Directions for this task — The material below should be copied line for line, please, with pictures omitted.

Material provided —
·····

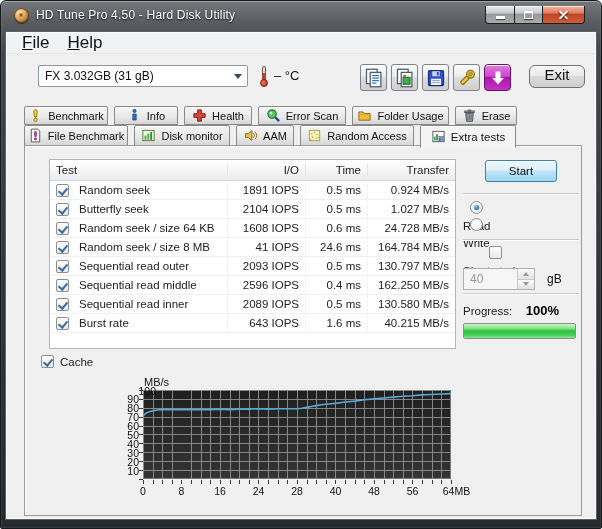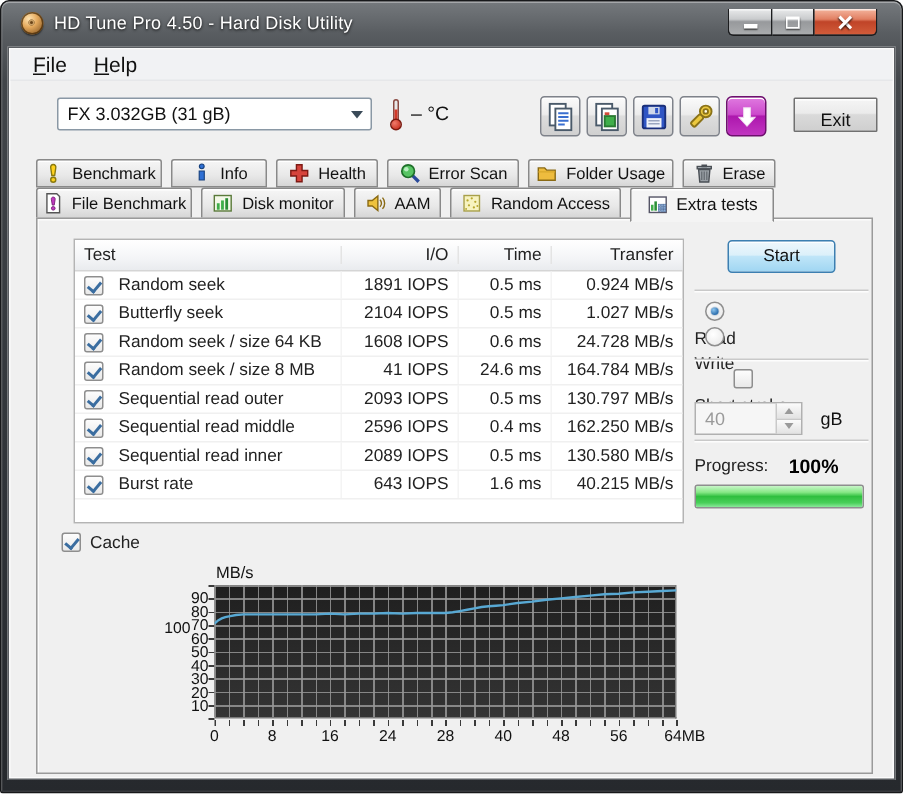--- a/index.html
+++ b/index.html
@@ -32,21 +32,21 @@
   .glyph-max { width:9px; height:8px; border:1px solid #fff; border-top:2px solid #fff; box-shadow:0 1px 1px rgba(0,0,0,.6); }
   .glyph-close { position:relative; width:11px; height:11px; }
   .glyph-close::before,.glyph-close::after { content:""; position:absolute; left:0; top:4.5px; width:11px; height:2px;
     background:#fff; box-shadow:0 1px 1px rgba(0,0,0,.55); }
   .glyph-close::before { transform:rotate(45deg); }
   .glyph-close::after { transform:rotate(-45deg); }
   
   .client { position:absolute; left:4px; right:4px; top:30px; bottom:8px; background:#f0f0f0;
     border:1px solid #5b5e62; box-shadow:inset 0 0 0 1px #fbfbfb; }
   .menubar { position:absolute; left:1px; right:1px; top:1px; height:21px; display:flex; align-items:center;
-    padding-left:6px; background:#f1f2f4; border-bottom:1px solid #e6e7e9; font-size:14px; color:#111; }
+    padding-left:6px; background:#f1f2f4; border-bottom:1px solid #e6e7e9; font-size:17px; color:#111; }
   .menu-item { padding:2px 9px; }
   .menu-item::first-letter { text-decoration:underline; }
   
   .combo { position:absolute; left:32px; top:33px; width:210px; height:22px; background:#fff;
     border:1px solid #8a98a5; border-radius:2px; font-size:12px; color:#111; display:flex; align-items:center; }
   .combo-text { padding-left:6px; flex:1; white-space:nowrap; overflow:hidden; }
   .combo-arrow { width:18px; height:100%; display:flex; align-items:center; justify-content:center; }
   .combo-arrow::after { content:""; border:4px solid transparent; border-top:5px solid #3a4a58; margin-top:5px; }
   .thermo { position:absolute; left:253px; top:34px; width:10px; height:21px; }
   .thermo .stem { position:absolute; left:3px; top:0; width:4px; height:15px; background:#e8e8e8;
@@ -56,22 +56,22 @@
     background:radial-gradient(circle at 35% 35%, #f07a6a, #c22312); border:1px solid #7c1a10; }
   .temp-text { position:absolute; left:268px; top:36px; font-size:13px; color:#111; }
   .toolbtns { position:absolute; left:354px; top:32px; display:flex; gap:4px; }
   .toolbtn { width:27px; height:27px; border:1px solid #7e828a; border-radius:3px;
     background:linear-gradient(180deg,#fbfbfb,#ececec 45%,#dddddd 50%,#d0d0d0);
     box-shadow:inset 0 1px 0 #fff; display:flex; align-items:center; justify-content:center; }
   .toolbtn.update { background:linear-gradient(180deg,#e07ae0,#cc4acc 45%,#ad17ad 50%,#c135c1);
     border-color:#6d106d; border-radius:4px; }
   .toolbtn svg { display:block; }
   .exit-btn { position:absolute; left:523px; top:33px; width:56px; height:23px; border:1px solid #707070;
-    border-radius:1px; background:linear-gradient(180deg,#f5f5f5,#ebebeb 45%,#dadada 50%,#cfcfcf);
-    box-shadow:inset 0 1px 0 #fff; font-size:12px; color:#111; display:flex; align-items:flex-end; justify-content:center; }
+    border-radius:6px; background:linear-gradient(180deg,#f5f5f5,#ebebeb 45%,#dadada 50%,#cfcfcf);
+    box-shadow:inset 0 1px 0 #fff; font-size:15px; color:#111; display:flex; align-items:flex-start; justify-content:center; }
   
   .tabrow { position:absolute; left:18px; display:flex; gap:6px; }
   #tabrow1 { top:74px; height:19px; }
   #tabrow2 { top:93px; height:21px; }
   .tab { display:flex; align-items:center; justify-content:center; gap:5px; height:100%;
     border:1px solid #898989; border-radius:2px 2px 0 0; font-size:11px; color:#111;
     background:linear-gradient(180deg,#f6f6f6,#e8e8e8 60%,#d6d6d6); box-shadow:inset 0 1px 0 #fff; }
   .tab .tab-icon { display:flex; width:15px; height:15px; }
   .tab .tab-icon svg { width:15px; height:15px; }
   .tab.active { background:#f4f4f4; height:23px; position:relative; z-index:3;
@@ -495,21 +495,21 @@
 
       <span class="chart-ylabel">MB/s</span>
       <div class="ytick-strip"></div>
       <div class="plot" id="plot">
         <svg id="plotSvg" width="308" height="89">
             <polyline points="0.0,25.8 2.4,23.6 4.8,22.3 7.2,21.4 9.6,20.9 14.4,20.0 19.3,19.6 28.9,19.6 38.5,19.6 48.1,19.6 57.8,19.6 67.4,19.6 77.0,19.1 86.6,19.6 96.3,19.1 105.9,19.1 115.5,18.7 125.1,19.1 134.8,18.7 144.4,18.7 154.0,18.7 158.8,18.2 163.6,17.4 168.4,16.5 173.3,15.6 178.1,14.7 182.9,14.2 187.7,13.8 192.5,13.4 202.1,12.0 211.8,11.1 221.4,9.8 231.0,8.9 240.6,8.0 250.3,7.1 259.9,6.2 269.5,5.8 279.1,4.9 288.8,4.5 298.4,4.0 308.0,3.6" fill="none" stroke="#58a9d4" stroke-width="1.6"></polyline>
           </svg>
       </div>
       <div class="xtick-strip"></div>
       <div id="axisLabels">
-          <span class="ytick-label" style="left: 76px; top: 238.5px; margin-top: 28px;">100</span>
+          <span class="ytick-label" style="left: 105px; top: 238.5px;">100</span>
           <span class="ytick-label" style="left: 88px; top: 247.4px;">90</span>
           <span class="ytick-label" style="left: 88px; top: 256.3px;">80</span>
           <span class="ytick-label" style="left: 88px; top: 265.2px;">70</span>
           <span class="ytick-label" style="left: 88px; top: 274.1px;">60</span>
           <span class="ytick-label" style="left: 88px; top: 283px;">50</span>
           <span class="ytick-label" style="left: 88px; top: 291.9px;">40</span>
           <span class="ytick-label" style="left: 88px; top: 300.8px;">30</span>
           <span class="ytick-label" style="left: 88px; top: 309.7px;">20</span>
           <span class="ytick-label" style="left: 88px; top: 318.6px;">10</span>
           <span class="xtick-label" style="left: 118px;">0</span>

·····

Output below —
--- a/index.html
+++ b/index.html
@@ -32,21 +32,21 @@
   .glyph-max { width:9px; height:8px; border:1px solid #fff; border-top:2px solid #fff; box-shadow:0 1px 1px rgba(0,0,0,.6); }
   .glyph-close { position:relative; width:11px; height:11px; }
   .glyph-close::before,.glyph-close::after { content:""; position:absolute; left:0; top:4.5px; width:11px; height:2px;
     background:#fff; box-shadow:0 1px 1px rgba(0,0,0,.55); }
   .glyph-close::before { transform:rotate(45deg); }
   .glyph-close::after { transform:rotate(-45deg); }
   
   .client { position:absolute; left:4px; right:4px; top:30px; bottom:8px; background:#f0f0f0;
     border:1px solid #5b5e62; box-shadow:inset 0 0 0 1px #fbfbfb; }
   .menubar { position:absolute; left:1px; right:1px; top:1px; height:21px; display:flex; align-items:center;
-    padding-left:6px; background:#f1f2f4; border-bottom:1px solid #e6e7e9; font-size:14px; color:#111; }
+    padding-left:6px; background:#f1f2f4; border-bottom:1px solid #e6e7e9; font-size:17px; color:#111; }
   .menu-item { padding:2px 9px; }
   .menu-item::first-letter { text-decoration:underline; }
   
   .combo { position:absolute; left:32px; top:33px; width:210px; height:22px; background:#fff;
     border:1px solid #8a98a5; border-radius:2px; font-size:12px; color:#111; display:flex; align-items:center; }
   .combo-text { padding-left:6px; flex:1; white-space:nowrap; overflow:hidden; }
   .combo-arrow { width:18px; height:100%; display:flex; align-items:center; justify-content:center; }
   .combo-arrow::after { content:""; border:4px solid transparent; border-top:5px solid #3a4a58; margin-top:5px; }
   .thermo { position:absolute; left:253px; top:34px; width:10px; height:21px; }
   .thermo .stem { position:absolute; left:3px; top:0; width:4px; height:15px; background:#e8e8e8;
@@ -56,22 +56,22 @@
     background:radial-gradient(circle at 35% 35%, #f07a6a, #c22312); border:1px solid #7c1a10; }
   .temp-text { position:absolute; left:268px; top:36px; font-size:13px; color:#111; }
   .toolbtns { position:absolute; left:354px; top:32px; display:flex; gap:4px; }
   .toolbtn { width:27px; height:27px; border:1px solid #7e828a; border-radius:3px;
     background:linear-gradient(180deg,#fbfbfb,#ececec 45%,#dddddd 50%,#d0d0d0);
     box-shadow:inset 0 1px 0 #fff; display:flex; align-items:center; justify-content:center; }
   .toolbtn.update { background:linear-gradient(180deg,#e07ae0,#cc4acc 45%,#ad17ad 50%,#c135c1);
     border-color:#6d106d; border-radius:4px; }
   .toolbtn svg { display:block; }
   .exit-btn { position:absolute; left:523px; top:33px; width:56px; height:23px; border:1px solid #707070;
-    border-radius:1px; background:linear-gradient(180deg,#f5f5f5,#ebebeb 45%,#dadada 50%,#cfcfcf);
-    box-shadow:inset 0 1px 0 #fff; font-size:12px; color:#111; display:flex; align-items:flex-end; justify-content:center; }
+    border-radius:6px; background:linear-gradient(180deg,#f5f5f5,#ebebeb 45%,#dadada 50%,#cfcfcf);
+    box-shadow:inset 0 1px 0 #fff; font-size:15px; color:#111; display:flex; align-items:flex-start; justify-content:center; }
   
   .tabrow { position:absolute; left:18px; display:flex; gap:6px; }
   #tabrow1 { top:74px; height:19px; }
   #tabrow2 { top:93px; height:21px; }
   .tab { display:flex; align-items:center; justify-content:center; gap:5px; height:100%;
     border:1px solid #898989; border-radius:2px 2px 0 0; font-size:11px; color:#111;
     background:linear-gradient(180deg,#f6f6f6,#e8e8e8 60%,#d6d6d6); box-shadow:inset 0 1px 0 #fff; }
   .tab .tab-icon { display:flex; width:15px; height:15px; }
   .tab .tab-icon svg { width:15px; height:15px; }
   .tab.active { background:#f4f4f4; height:23px; position:relative; z-index:3;
@@ -495,21 +495,21 @@
 
       <span class="chart-ylabel">MB/s</span>
       <div class="ytick-strip"></div>
       <div class="plot" id="plot">
         <svg id="plotSvg" width="308" height="89">
             <polyline points="0.0,25.8 2.4,23.6 4.8,22.3 7.2,21.4 9.6,20.9 14.4,20.0 19.3,19.6 28.9,19.6 38.5,19.6 48.1,19.6 57.8,19.6 67.4,19.6 77.0,19.1 86.6,19.6 96.3,19.1 105.9,19.1 115.5,18.7 125.1,19.1 134.8,18.7 144.4,18.7 154.0,18.7 158.8,18.2 163.6,17.4 168.4,16.5 173.3,15.6 178.1,14.7 182.9,14.2 187.7,13.8 192.5,13.4 202.1,12.0 211.8,11.1 221.4,9.8 231.0,8.9 240.6,8.0 250.3,7.1 259.9,6.2 269.5,5.8 279.1,4.9 288.8,4.5 298.4,4.0 308.0,3.6" fill="none" stroke="#58a9d4" stroke-width="1.6"></polyline>
           </svg>
       </div>
       <div class="xtick-strip"></div>
       <div id="axisLabels">
-          <span class="ytick-label" style="left: 76px; top: 238.5px; margin-top: 28px;">100</span>
+          <span class="ytick-label" style="left: 105px; top: 238.5px;">100</span>
           <span class="ytick-label" style="left: 88px; top: 247.4px;">90</span>
           <span class="ytick-label" style="left: 88px; top: 256.3px;">80</span>
           <span class="ytick-label" style="left: 88px; top: 265.2px;">70</span>
           <span class="ytick-label" style="left: 88px; top: 274.1px;">60</span>
           <span class="ytick-label" style="left: 88px; top: 283px;">50</span>
           <span class="ytick-label" style="left: 88px; top: 291.9px;">40</span>
           <span class="ytick-label" style="left: 88px; top: 300.8px;">30</span>
           <span class="ytick-label" style="left: 88px; top: 309.7px;">20</span>
           <span class="ytick-label" style="left: 88px; top: 318.6px;">10</span>
           <span class="xtick-label" style="left: 118px;">0</span>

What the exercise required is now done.